-------- SOURCE MATERIAL --------

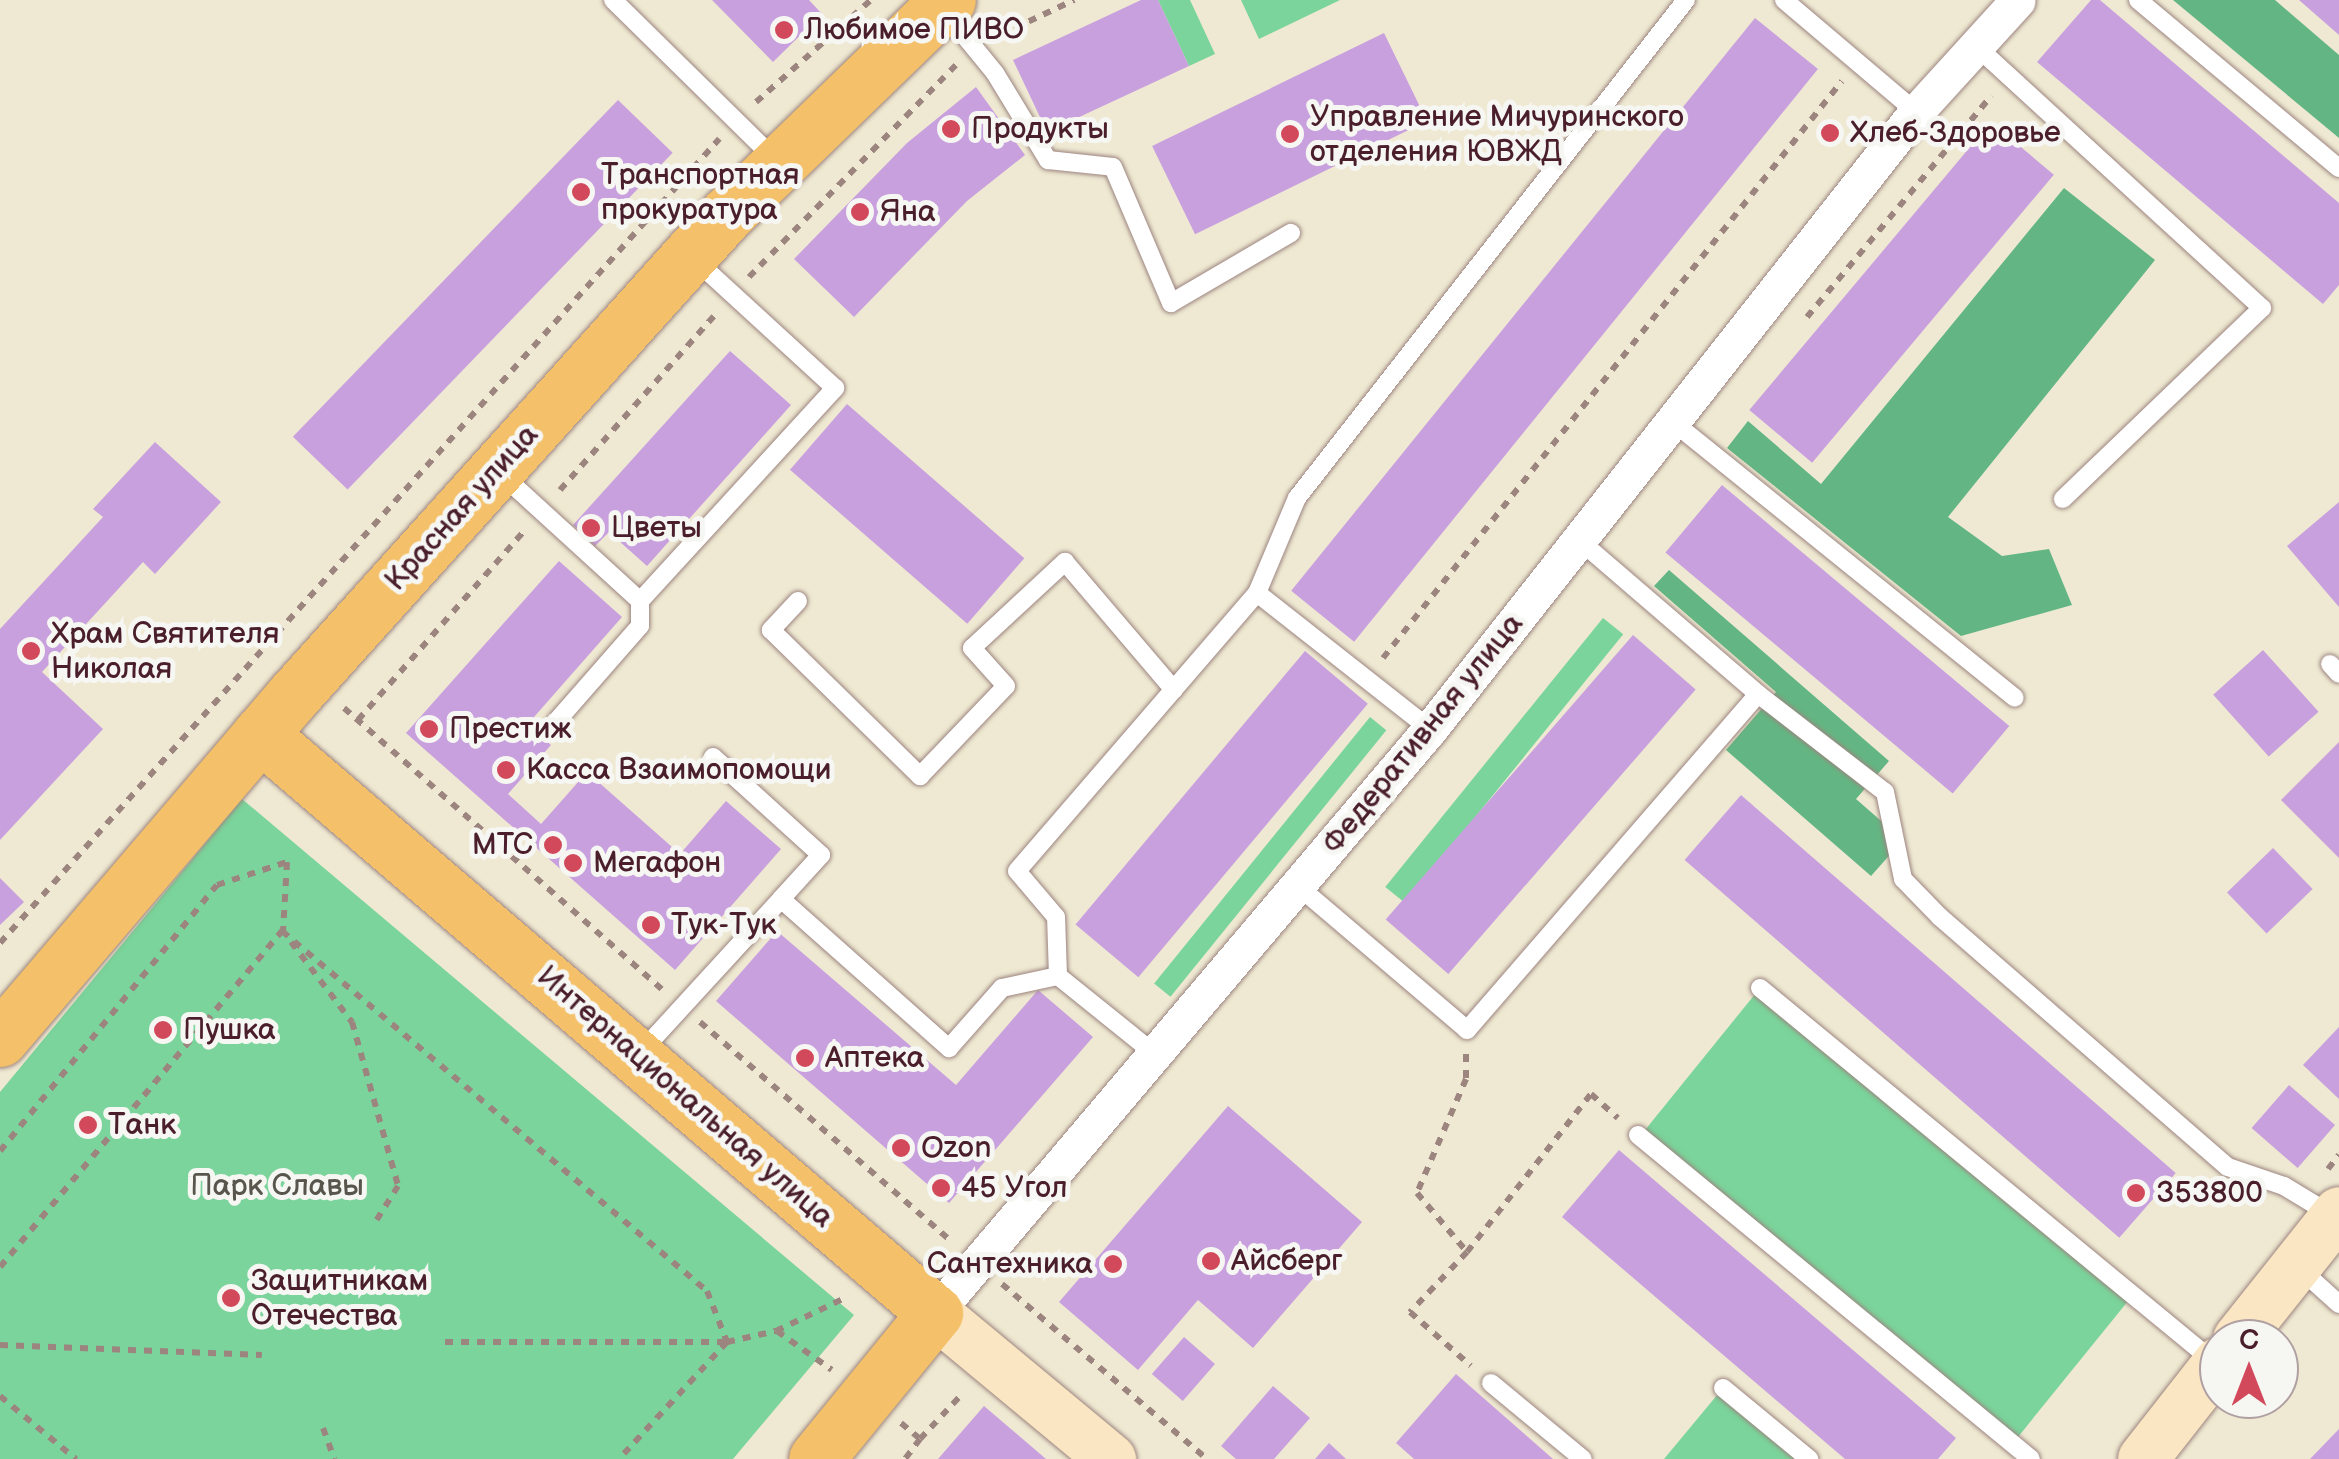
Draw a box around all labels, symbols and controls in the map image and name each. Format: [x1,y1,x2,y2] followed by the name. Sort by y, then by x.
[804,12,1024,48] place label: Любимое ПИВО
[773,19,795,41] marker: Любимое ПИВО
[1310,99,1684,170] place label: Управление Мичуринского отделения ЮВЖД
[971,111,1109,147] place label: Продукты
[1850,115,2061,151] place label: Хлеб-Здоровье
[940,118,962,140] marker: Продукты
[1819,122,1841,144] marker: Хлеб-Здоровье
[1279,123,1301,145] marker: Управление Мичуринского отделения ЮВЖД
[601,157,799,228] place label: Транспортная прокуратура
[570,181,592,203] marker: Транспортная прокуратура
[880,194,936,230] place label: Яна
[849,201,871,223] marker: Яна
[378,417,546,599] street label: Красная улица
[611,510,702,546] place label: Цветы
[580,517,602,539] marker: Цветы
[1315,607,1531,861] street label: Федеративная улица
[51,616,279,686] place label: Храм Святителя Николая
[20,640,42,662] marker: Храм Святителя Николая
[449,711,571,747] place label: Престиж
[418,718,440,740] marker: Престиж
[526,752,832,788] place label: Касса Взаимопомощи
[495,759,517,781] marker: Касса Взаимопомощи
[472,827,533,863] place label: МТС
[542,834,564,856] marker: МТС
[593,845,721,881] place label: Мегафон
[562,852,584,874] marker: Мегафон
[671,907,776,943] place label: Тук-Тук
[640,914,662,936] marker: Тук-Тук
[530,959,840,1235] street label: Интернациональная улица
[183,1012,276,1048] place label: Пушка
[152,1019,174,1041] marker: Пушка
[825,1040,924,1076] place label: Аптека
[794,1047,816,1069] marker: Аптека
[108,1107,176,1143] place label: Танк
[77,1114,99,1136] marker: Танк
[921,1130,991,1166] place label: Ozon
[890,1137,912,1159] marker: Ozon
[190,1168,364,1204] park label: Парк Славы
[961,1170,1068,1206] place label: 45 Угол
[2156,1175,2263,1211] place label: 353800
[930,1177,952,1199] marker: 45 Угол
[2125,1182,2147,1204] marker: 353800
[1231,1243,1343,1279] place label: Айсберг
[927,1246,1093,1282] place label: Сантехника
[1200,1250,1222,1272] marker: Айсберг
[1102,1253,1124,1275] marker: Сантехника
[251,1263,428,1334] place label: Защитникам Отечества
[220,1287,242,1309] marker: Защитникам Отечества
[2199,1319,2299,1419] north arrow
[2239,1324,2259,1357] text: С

--------

■ **WORK ITEM**
Throughout the records above, find the lines in which the word "отделения" appears and return them.

■ **SOLUTION TO THIS TASK**
[1310,99,1684,170] place label: Управление Мичуринского отделения ЮВЖД
[1279,123,1301,145] marker: Управление Мичуринского отделения ЮВЖД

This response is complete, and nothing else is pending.